Wood Middle School has sent a team to the We The People competition for the past five years, but had never placed in the top three before this year. Students credited their teachers, Matthew Bell and Linda Koller, as well as their six volunteer coaches who helped them prepare their testimonies. Each unit — comprised of six students — had four minutes to give testimony followed by six minutes of questions from professional judges. Wood students said teamwork played a big role in their third place finish, and their level of preparation was key in overcoming nerves when competition started.
"It was more intense than I thought it would be.
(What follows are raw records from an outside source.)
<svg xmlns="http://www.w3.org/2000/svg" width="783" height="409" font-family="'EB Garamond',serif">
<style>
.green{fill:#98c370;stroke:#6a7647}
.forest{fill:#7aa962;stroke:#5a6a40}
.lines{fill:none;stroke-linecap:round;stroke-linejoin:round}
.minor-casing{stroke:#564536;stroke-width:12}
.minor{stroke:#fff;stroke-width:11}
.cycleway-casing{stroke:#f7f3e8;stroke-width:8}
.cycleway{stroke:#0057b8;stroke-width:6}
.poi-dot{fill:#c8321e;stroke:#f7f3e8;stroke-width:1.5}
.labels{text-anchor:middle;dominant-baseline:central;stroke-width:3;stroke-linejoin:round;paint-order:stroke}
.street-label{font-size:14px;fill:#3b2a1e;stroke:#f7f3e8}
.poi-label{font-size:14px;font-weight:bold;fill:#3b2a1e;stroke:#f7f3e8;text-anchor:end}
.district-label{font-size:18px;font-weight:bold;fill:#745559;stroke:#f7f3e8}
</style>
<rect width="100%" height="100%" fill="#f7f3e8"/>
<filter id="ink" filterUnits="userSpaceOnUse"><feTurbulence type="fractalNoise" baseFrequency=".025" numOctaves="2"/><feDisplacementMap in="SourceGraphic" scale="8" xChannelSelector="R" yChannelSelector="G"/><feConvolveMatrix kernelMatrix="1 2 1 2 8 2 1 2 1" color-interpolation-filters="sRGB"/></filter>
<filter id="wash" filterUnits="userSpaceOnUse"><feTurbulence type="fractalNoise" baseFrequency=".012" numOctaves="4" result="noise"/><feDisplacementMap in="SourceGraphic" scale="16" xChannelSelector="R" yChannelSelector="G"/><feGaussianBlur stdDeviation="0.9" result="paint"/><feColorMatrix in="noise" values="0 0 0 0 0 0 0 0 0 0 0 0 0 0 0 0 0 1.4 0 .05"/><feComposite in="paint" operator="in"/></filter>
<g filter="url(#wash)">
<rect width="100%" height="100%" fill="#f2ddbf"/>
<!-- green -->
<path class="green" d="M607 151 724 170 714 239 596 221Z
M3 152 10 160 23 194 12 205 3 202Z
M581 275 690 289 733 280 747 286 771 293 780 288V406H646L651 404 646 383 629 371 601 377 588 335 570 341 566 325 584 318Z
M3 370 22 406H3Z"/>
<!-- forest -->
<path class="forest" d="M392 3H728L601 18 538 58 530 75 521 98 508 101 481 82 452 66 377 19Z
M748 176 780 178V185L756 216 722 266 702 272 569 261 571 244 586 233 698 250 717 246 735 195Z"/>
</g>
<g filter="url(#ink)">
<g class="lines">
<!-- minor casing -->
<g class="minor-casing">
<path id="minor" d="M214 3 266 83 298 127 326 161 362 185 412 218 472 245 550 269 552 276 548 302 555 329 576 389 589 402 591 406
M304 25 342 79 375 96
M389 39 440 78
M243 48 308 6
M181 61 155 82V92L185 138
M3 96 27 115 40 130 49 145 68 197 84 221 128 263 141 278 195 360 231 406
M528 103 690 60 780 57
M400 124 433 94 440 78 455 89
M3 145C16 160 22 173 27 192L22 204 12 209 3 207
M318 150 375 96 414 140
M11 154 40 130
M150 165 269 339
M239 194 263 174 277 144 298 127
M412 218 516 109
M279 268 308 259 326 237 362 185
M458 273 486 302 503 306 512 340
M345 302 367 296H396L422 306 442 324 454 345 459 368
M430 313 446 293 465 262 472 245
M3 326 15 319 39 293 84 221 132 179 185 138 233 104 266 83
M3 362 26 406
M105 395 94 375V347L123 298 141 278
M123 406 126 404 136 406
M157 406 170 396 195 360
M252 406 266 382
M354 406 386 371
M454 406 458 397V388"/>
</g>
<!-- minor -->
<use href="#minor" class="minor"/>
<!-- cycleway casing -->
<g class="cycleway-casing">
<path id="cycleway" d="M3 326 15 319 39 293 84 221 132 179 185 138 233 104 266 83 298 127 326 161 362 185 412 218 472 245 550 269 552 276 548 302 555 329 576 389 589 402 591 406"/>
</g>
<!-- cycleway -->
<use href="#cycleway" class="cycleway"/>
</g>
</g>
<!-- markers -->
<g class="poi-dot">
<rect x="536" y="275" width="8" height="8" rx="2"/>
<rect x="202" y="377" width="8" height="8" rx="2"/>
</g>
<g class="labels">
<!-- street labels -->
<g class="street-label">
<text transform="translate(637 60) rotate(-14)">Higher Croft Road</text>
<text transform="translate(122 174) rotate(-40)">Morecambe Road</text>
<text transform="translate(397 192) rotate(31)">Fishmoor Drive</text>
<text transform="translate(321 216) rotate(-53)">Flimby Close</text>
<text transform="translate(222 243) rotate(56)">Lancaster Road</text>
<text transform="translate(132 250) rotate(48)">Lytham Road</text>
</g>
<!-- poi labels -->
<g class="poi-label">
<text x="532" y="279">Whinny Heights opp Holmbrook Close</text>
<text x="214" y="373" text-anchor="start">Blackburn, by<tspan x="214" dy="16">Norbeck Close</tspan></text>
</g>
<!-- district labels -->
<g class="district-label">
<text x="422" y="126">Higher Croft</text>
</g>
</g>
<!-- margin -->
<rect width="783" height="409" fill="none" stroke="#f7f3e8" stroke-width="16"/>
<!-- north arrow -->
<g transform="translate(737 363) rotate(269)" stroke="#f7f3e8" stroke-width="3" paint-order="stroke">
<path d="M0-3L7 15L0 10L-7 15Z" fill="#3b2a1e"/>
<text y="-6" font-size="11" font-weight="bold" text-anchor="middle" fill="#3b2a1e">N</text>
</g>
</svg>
Going into it I didn't think I would be very stressed or tense about the testimonies, but when we got to the venue the nerves started to come," said eighth-grader Max Wilson. "When we got testify and then hear the questions for your unit it was really fun, because you got to express your actual opinion and then go in depth with questions to further your own knowledge and learn from people who do this for a living."
Wood students also had the opportunity to meet with U.S. Congressman Kurt Schrader, who spent close to an hour answering questions.
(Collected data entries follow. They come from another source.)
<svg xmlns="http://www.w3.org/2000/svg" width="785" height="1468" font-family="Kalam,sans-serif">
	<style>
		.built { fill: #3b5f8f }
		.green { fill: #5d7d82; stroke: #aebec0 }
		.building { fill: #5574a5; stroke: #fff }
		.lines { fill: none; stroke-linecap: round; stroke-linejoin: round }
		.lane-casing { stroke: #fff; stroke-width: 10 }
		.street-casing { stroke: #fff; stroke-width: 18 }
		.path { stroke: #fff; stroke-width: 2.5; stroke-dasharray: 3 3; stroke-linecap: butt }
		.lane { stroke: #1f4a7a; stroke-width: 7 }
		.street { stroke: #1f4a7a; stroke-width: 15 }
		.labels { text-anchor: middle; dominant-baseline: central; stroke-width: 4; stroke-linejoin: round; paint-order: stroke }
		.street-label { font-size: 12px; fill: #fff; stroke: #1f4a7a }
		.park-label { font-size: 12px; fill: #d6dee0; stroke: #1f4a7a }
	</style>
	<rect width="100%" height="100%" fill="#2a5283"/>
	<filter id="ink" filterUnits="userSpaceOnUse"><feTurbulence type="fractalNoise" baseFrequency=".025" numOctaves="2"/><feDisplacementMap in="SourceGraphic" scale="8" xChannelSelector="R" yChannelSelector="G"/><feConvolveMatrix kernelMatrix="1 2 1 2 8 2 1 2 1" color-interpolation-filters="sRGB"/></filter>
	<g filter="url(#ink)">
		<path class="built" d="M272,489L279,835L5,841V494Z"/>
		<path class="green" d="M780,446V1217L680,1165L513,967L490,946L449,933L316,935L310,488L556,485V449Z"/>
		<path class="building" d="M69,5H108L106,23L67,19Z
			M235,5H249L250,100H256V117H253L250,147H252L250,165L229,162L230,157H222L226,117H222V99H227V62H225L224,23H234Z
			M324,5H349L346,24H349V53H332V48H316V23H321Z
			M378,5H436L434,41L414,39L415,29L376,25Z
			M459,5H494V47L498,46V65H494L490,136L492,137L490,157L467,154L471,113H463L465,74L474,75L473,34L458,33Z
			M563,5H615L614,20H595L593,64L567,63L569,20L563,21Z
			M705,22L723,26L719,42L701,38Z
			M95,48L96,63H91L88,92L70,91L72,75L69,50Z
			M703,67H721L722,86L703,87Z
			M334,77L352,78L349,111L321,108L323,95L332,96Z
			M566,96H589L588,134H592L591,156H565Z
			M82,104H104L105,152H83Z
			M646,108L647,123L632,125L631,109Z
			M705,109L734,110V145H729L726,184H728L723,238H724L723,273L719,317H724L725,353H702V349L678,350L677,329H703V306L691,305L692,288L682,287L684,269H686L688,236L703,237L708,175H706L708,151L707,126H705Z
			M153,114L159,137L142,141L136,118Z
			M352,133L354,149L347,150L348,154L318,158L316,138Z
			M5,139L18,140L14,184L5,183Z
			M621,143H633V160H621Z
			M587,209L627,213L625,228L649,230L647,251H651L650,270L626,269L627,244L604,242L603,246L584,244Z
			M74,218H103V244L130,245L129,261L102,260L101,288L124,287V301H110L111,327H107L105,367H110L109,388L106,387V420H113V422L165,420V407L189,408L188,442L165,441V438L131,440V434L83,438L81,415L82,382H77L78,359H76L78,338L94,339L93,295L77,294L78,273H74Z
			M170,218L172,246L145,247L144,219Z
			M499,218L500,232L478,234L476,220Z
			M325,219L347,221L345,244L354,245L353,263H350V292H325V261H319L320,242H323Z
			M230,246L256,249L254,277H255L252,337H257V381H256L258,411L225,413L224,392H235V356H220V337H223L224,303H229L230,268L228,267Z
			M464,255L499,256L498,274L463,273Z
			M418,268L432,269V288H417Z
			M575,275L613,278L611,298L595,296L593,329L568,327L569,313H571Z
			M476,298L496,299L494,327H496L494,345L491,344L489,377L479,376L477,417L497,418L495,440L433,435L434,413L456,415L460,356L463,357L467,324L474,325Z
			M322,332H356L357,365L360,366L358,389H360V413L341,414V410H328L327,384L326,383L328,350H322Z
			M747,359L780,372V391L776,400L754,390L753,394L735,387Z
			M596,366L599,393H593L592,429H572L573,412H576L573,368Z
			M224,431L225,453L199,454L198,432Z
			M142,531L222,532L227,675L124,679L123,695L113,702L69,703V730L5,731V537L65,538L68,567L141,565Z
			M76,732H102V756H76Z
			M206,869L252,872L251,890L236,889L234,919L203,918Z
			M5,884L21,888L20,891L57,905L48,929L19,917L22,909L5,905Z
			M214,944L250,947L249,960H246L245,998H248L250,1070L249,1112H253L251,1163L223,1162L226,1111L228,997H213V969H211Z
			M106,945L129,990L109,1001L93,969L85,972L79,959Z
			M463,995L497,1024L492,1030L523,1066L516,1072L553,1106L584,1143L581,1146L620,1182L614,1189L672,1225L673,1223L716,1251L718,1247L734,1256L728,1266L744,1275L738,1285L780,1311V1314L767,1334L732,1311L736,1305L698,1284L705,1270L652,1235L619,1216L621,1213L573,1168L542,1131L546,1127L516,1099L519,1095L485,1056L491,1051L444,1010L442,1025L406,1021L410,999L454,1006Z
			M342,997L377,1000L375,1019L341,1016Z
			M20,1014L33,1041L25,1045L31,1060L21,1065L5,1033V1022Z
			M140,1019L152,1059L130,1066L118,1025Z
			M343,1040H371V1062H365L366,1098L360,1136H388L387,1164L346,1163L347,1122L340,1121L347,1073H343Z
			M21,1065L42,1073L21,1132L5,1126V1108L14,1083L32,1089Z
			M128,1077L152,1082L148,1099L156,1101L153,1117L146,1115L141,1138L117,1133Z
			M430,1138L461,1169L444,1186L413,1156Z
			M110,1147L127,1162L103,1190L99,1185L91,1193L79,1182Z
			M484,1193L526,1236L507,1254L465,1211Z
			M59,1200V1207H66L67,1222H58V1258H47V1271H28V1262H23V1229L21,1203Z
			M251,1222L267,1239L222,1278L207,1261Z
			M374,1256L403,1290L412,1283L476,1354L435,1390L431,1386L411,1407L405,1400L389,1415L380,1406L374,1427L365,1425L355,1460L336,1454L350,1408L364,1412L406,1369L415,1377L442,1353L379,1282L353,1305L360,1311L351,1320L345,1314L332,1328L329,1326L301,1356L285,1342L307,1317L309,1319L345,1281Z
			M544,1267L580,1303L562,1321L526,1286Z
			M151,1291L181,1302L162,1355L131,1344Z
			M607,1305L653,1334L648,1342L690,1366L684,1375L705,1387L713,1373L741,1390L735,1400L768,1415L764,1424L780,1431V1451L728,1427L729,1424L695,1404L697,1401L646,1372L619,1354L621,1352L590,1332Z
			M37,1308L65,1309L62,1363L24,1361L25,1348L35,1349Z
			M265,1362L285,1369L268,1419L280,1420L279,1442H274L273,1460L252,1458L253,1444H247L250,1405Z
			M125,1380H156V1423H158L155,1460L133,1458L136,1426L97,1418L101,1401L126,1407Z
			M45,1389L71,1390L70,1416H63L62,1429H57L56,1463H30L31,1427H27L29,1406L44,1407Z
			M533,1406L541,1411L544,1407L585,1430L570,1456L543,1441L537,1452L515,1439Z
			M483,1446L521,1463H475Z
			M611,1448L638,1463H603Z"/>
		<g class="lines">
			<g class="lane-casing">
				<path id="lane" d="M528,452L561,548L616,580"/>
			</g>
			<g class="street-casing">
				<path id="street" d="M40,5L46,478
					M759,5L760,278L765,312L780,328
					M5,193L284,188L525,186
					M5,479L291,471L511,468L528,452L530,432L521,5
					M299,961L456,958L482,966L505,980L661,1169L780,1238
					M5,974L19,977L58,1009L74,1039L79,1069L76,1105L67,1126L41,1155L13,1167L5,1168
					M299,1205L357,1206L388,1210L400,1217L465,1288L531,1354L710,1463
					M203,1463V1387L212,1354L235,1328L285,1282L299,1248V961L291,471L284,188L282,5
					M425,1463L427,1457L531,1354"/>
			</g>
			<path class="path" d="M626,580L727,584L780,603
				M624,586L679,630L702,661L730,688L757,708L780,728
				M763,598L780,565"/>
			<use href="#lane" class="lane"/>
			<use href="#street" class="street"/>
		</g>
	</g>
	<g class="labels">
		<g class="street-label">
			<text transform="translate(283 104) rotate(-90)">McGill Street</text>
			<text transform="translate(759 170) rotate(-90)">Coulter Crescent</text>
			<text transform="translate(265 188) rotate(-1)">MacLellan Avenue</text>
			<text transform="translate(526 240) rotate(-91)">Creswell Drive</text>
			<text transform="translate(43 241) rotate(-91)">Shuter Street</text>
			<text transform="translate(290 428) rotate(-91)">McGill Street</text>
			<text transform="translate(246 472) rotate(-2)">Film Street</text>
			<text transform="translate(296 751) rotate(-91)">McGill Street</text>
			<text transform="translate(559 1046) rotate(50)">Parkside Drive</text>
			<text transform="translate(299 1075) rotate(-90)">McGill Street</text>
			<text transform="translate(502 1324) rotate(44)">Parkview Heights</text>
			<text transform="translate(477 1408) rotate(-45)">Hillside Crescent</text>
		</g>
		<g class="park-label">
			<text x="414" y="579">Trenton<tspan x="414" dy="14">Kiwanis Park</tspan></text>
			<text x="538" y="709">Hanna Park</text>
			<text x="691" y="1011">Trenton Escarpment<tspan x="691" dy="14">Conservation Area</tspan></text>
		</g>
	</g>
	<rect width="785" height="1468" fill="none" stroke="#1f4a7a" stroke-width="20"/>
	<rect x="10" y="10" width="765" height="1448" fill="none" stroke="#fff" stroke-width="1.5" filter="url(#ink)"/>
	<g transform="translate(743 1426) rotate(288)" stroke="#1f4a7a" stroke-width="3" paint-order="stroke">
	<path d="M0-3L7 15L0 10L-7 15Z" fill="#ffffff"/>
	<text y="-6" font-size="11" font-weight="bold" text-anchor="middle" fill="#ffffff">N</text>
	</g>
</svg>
"I really enjoyed talking with Congressman Kurt Schrader," Burns said. "It was really cool to ask him questions, and I had wondered what parts of our government would think about certain things, and to get him to actually answer those questions was cool to see his perspective and get answers to the questions we've been asking in class."
To be part of the academy class Wood students had to write essays during the summer and get teacher recommendations. In part because of the unique trip to Washington D.C., students said it's one of the more highly-sought after electives Wood offers, and added that they plan to continue their education on the country's government because of what they've learned this year as well.
"Personally, I wanted to join this class because I wanted to help my parents understand what's going on in the news and politics because my parents don't speak English that well," said eighth-grader Gabby Leon. "I wanted to help them become educated about their rights and what's going on in the country."
"For me I wanted to take on the challenge of the class, because what I had heard in past years was that it was really interesting and that you learned a lot," Wilson said. "I was enjoying social studies as a class, so I thought it was an appropriate extension. You get to learn different parts of the government, how it functions, and then connecting current events to that."
While Wilsonville High School doesn't compete in the high school portion of the We The People competition, students said graduating from middle school won't stop them from continuing their involvement with government. If anything, their experience this year has taught them how important a role citizens can play in their local and national government.
"A lot of times you'll hear the term 'unconstitutional' be thrown around. Politicians will say 'that executive order is unconstitutional' or 'that action is unconstitutional.' To actually be able to understand what is and what is not unconstitutional is really important. You can actually argue with the constitution, you don't have to go off your own opinion all the time, which is something I think is important in today's society," Overholt said.